-- Textauszug --
Die USA und die Drogen
Und so begann schon bald der Kreuzzug gegen illegale Drogen auch weit über die Grenzen der USA hinaus und wurde im Jahr 1961 von 185 Ländern der Vereinten Nationen durch das „Einheitsabkommen über die Betäubungsmittel“ unterzeichnet. 60 Jahre später sind es wiederum die USA, die die Legalisierung vorantreiben und sich weltweit an die Spitze des Marktes katapultiert haben. Natürlich sind es auch hier abermals die Wirtschaftsinteressen, die im Vordergrund stehen. So kommen die USA im Geschäftsjahr 2020 auf einen Umsatz von 17,4 Mrd. US Dollar und erlauben den Gebrauch von Cannabis zum Freizeitkonsum in 19 von 50 Bundesstaaten. Und der Trend setzt sich fort. Befragt man die amerikanische Bevölkerung, sprechen sich 60 Prozent für eine landesweite und flächendeckende Legalisierung für den Freizeitkonsum aus und sogar 91 Prozent für den medizinischen Gebrauch.
Und was ist mit Deutschland?

-- Aufgelistete Zeilen --
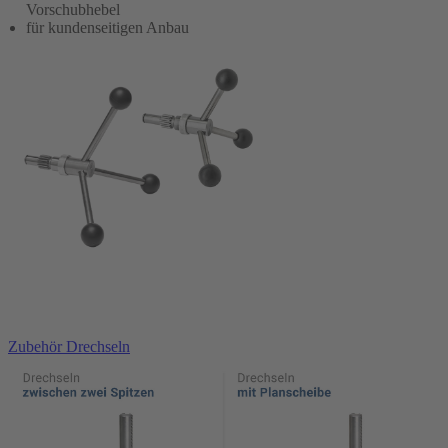
Vorschubhebel
für kundenseitigen Anbau
In den Warenkorb
Zubehör Drechseln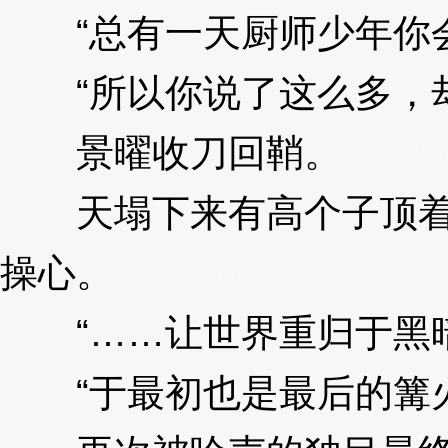
“总有一天厨师少年你会
“所以你说了这么多，却
景曜收刀回鞘。
3XzJn
天塌下来有高个子顶着，
操心。
3XzJnb
“……让世界重归于黑暗
“于最初也是最后的篝火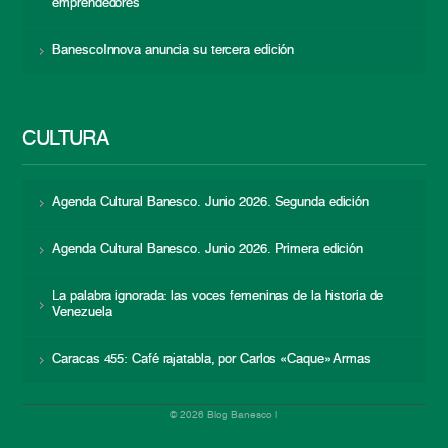
emprendedores
BanescoInnova anuncia su tercera edición
CULTURA
Agenda Cultural Banesco. Junio 2026. Segunda edición
Agenda Cultural Banesco. Junio 2026. Primera edición
La palabra ignorada: las voces femeninas de la historia de
Venezuela
Caracas 455: Café rajatabla, por Carlos «Caque» Armas
© 2026 Blog Banesco |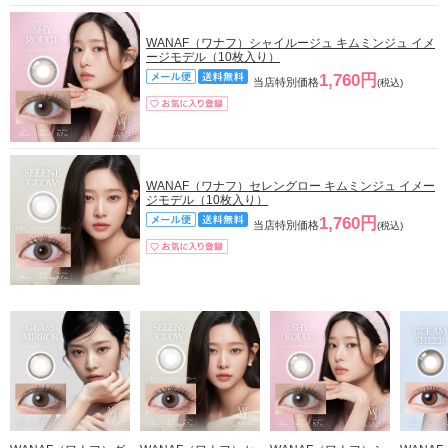
WANAF（ワナフ）シャイルージュ キムミンジュ イメ
ージモデル（10枚入り）
1,760円
当店特別価格
(税込)
WANAF（ワナフ）セレングロー キムミンジュ イメー
ジモデル（10枚入り）
1,760円
当店特別価格
(税込)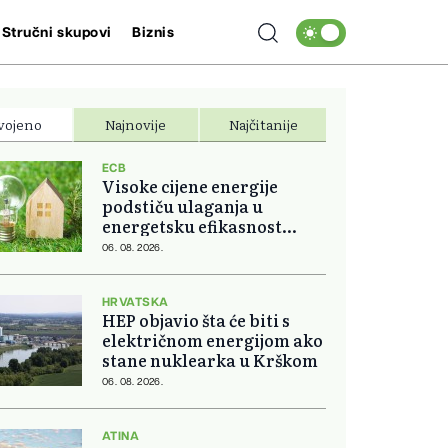
Stručni skupovi
Biznis
vojeno
Najnovije
Najčitanije
ECB
Visoke cijene energije
podstiču ulaganja u
energetsku efikasnost
domova
06. 08. 2026.
HRVATSKA
HEP objavio šta će biti s
električnom energijom ako
stane nuklearka u Krškom
06. 08. 2026.
ATINA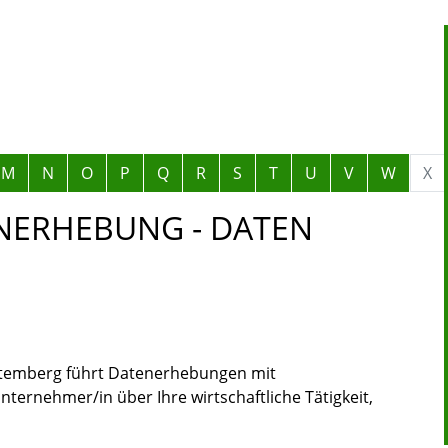
M
N
O
P
Q
R
S
T
U
V
W
X
ENERHEBUNG - DATEN
ttemberg führt Datenerhebungen mit
ternehmer/in über Ihre wirtschaftliche Tätigkeit,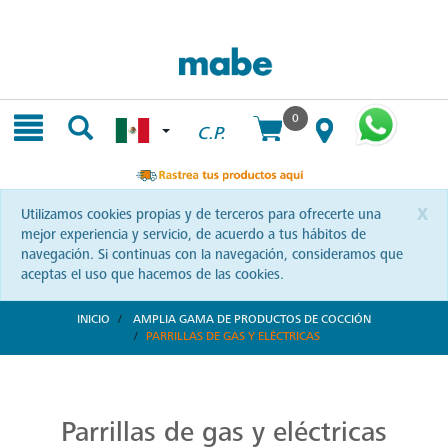
Skip
Skip
to
to
content
navigation
menu
0
C.P.
x
Utilizamos cookies propias y de terceros para ofrecerte una
mejor experiencia y servicio, de acuerdo a tus hábitos de
navegación. Si continuas con la navegación, consideramos que
aceptas el uso que hacemos de las cookies.
INICIO
AMPLIA GAMA DE PRODUCTOS DE COCCIÓN
PARRILLAS DE GAS Y ELÉCTRICAS
Parrillas: Innovación en la Cocina
Reinventa tus habilidades culinarias con las parrillas Mabe. Una combinación de diseño vanguardista y eficiencia que te invita a explorar nuevas recetas y sorprender a tus seres queridos.
Parrillas de gas y eléctricas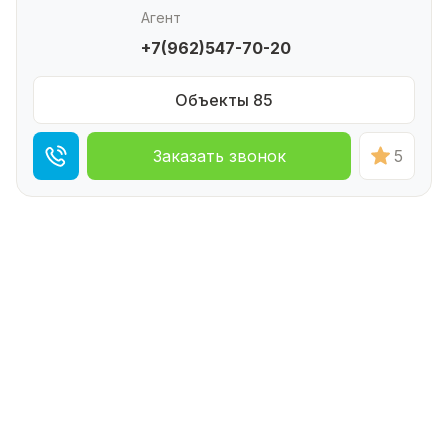
Агент
+7(962)547-70-20
Объекты 85
Заказать звонок
5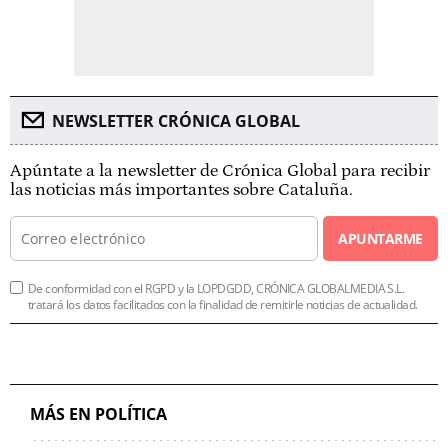
NEWSLETTER CRÓNICA GLOBAL
Apúntate a la newsletter de Crónica Global para recibir
las noticias más importantes sobre Cataluña.
APUNTARME
De conformidad con el RGPD y la LOPDGDD, CRÓNICA GLOBALMEDIA S.L.
tratará los datos facilitados con la finalidad de remitirle noticias de actualidad.
MÁS EN POLÍTICA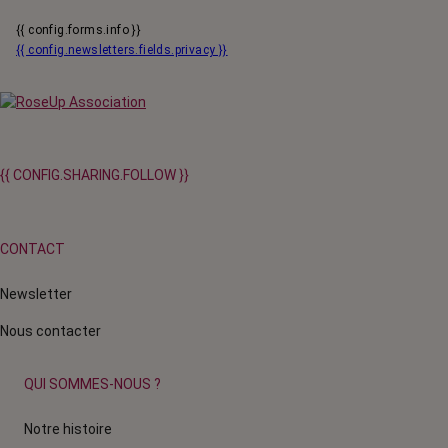
{{ config.forms.info }}
{{ config.newsletters.fields.privacy }}
{{ CONFIG.SHARING.FOLLOW }}
CONTACT
Newsletter
Nous contacter
QUI SOMMES-NOUS ?
Notre histoire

-- Zu erledigen --
[a] Welchen Umsatz erzielten die USA laut dem Textauszug im Geschäftsjahr 2020?
[b] Wie lautet der Satz „60 Jahre später sind es wiederum die USA, die die Legalisierung vorantreiben und sich weltweit an die Spitze des Marktes katapultiert haben.“ aus dem Textauszug auf Englisch?
[c] Stimmen diese Aussagen mit dem Textauszug überein: (i) Das Einheitsabkommen wurde 1961 von 185 Ländern unterzeichnet. (ii) In der Hälfte der US-Bundesstaaten ist Cannabis zum Freizeitkonsum erlaubt. (iii) 91 Prozent der Befragten sprechen sich für den medizinischen Gebrauch aus. Beantworte jede mit Ja oder Nein und zitiere die entscheidenden Worte.
Die Zeilen haben mit dem Textauszug nichts zu tun.

-- Antworten --
[a] 17,4 Mrd. US Dollar.

[b] Sixty years later, it is once again the USA that is driving legalization and has catapulted itself to the top of the market worldwide.

[c]
(i) Ja: „im Jahr 1961 von 185 Ländern der Vereinten Nationen“
(ii) Nein: „in 19 von 50 Bundesstaaten“
(iii) Ja: „sogar 91 Prozent für den medizinischen Gebrauch“